Georgia’s climate and soils are ideal for growing hazelnuts. Georgian hazelnuts are renowned for their flavor and texture, and it is the country’s second-largest agricultural export. Heavy rains at the end of the 2022 harvest sabotaged a rapid recovery from the harvest losses caused by stinkbugs in preceding years. Production for the 2022/23 season is estimated at 40,000 mt (in-shell) down from the 55,000 mt produced in 2021. However, according to the Georgia Hazelnut Growers Association (GHGA), production could increase rapidly over the medium and long term, to 100,000 mt (in-shell) as early as 2025. Georgia already has a large area of well-established hazelnut trees, estimated at 70,000 ha. Within the country, modern and commercial farms yield as much as 2.5-3mt/ha whereas the country’s national average is close to only 0.5mt/ha. The low yields are mostly due to poor orchard management, but according to Merab Chitanava, chairman of the GHGA, this can be rectified “even within two seasons”.
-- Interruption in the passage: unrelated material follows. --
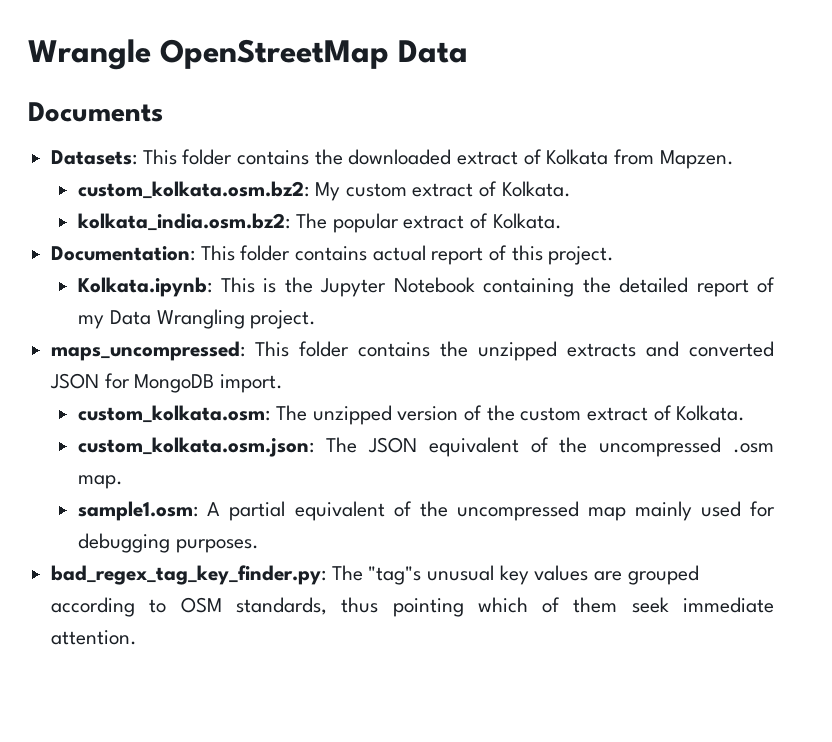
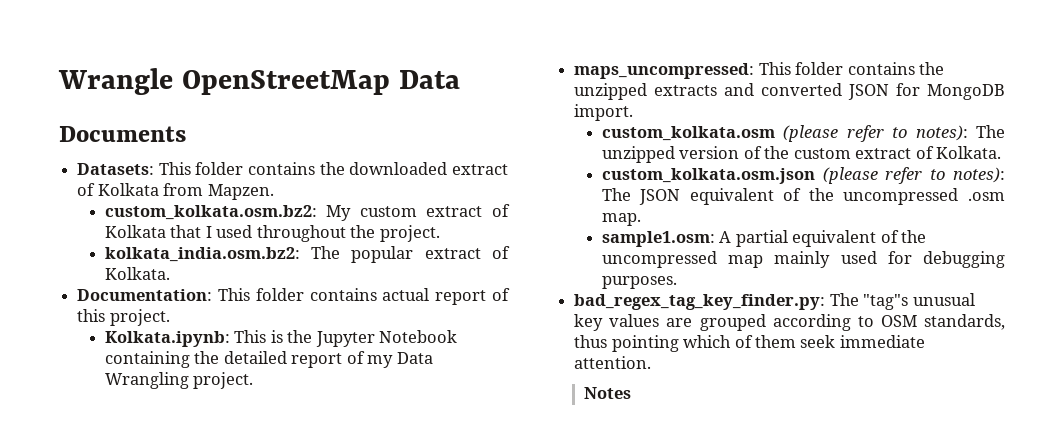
[501,181,571,197] Kolkata. -> [104,225,440,242] Kolkata that I used throughout the project.
[78,405,271,423] custom_kolkata.osm: -> [601,125,968,142] custom_kolkata.osm (please refer to notes):
[78,437,315,457] custom_kolkata.osm.json: -> [601,167,1005,184] custom_kolkata.osm.json (please refer to notes):
(138, 637) none -> [583,387,631,399] // Notes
Source: GeoStat, International Nut and Dried Fruit Council, ITC Trademap

The GHGA, in partnership with government organizations, has launched an extensive digitalization plan for the industry. This will include production information, such as mapping and geolocating orchards, information on the number of orchards, the age of orchards, and the varieties being produced. The country is also creating a digital registry of hazelnut farm ownerships, which will lead to easier access to finance and subsidies, and eventually to better orchard management and higher-quality hazelnuts. The country is further upgrading its drying and processing facilities. According to the GHGA, currently, the country has over 40 processing plants that meet modern standards. The capacity of these plants is more than double the current hazelnut production. Digital warehouse receipts, which track the ownership of hazelnuts stored in warehouses, have also recently been launched.

Unfortunately, Georgian hazelnuts still have to deal with a notoriously bad reputation in terms of quality. In 2021 there were no fewer than 32 border rejections of Georgian hazelnut shipments by the European Commission, most of them due to aflatoxins. However, the steps taken to improve the post-harvest management of nuts seem to be paying off and, in 2022, there were only 8 border rejections by the European Commission. Despite the improvement in quality, Georgian hazelnuts are still mostly offered in Europe at prices below that of other major exporters.

Source: ITC Trade Map, Eurostat

The lower price at which Georgian hazelnuts are offered provides an opportunity for hazelnut buyers if they can source from a reputable hazelnut producer. Several suppliers can already ensure their products meet European phytosanitary standards, as well as that of other destination countries. Hazelnut suppliers that have food standard certification, for example, ISO 22000, and monitor the whole process from production to exports, is a lucrative option for early access into a rapidly expanding market.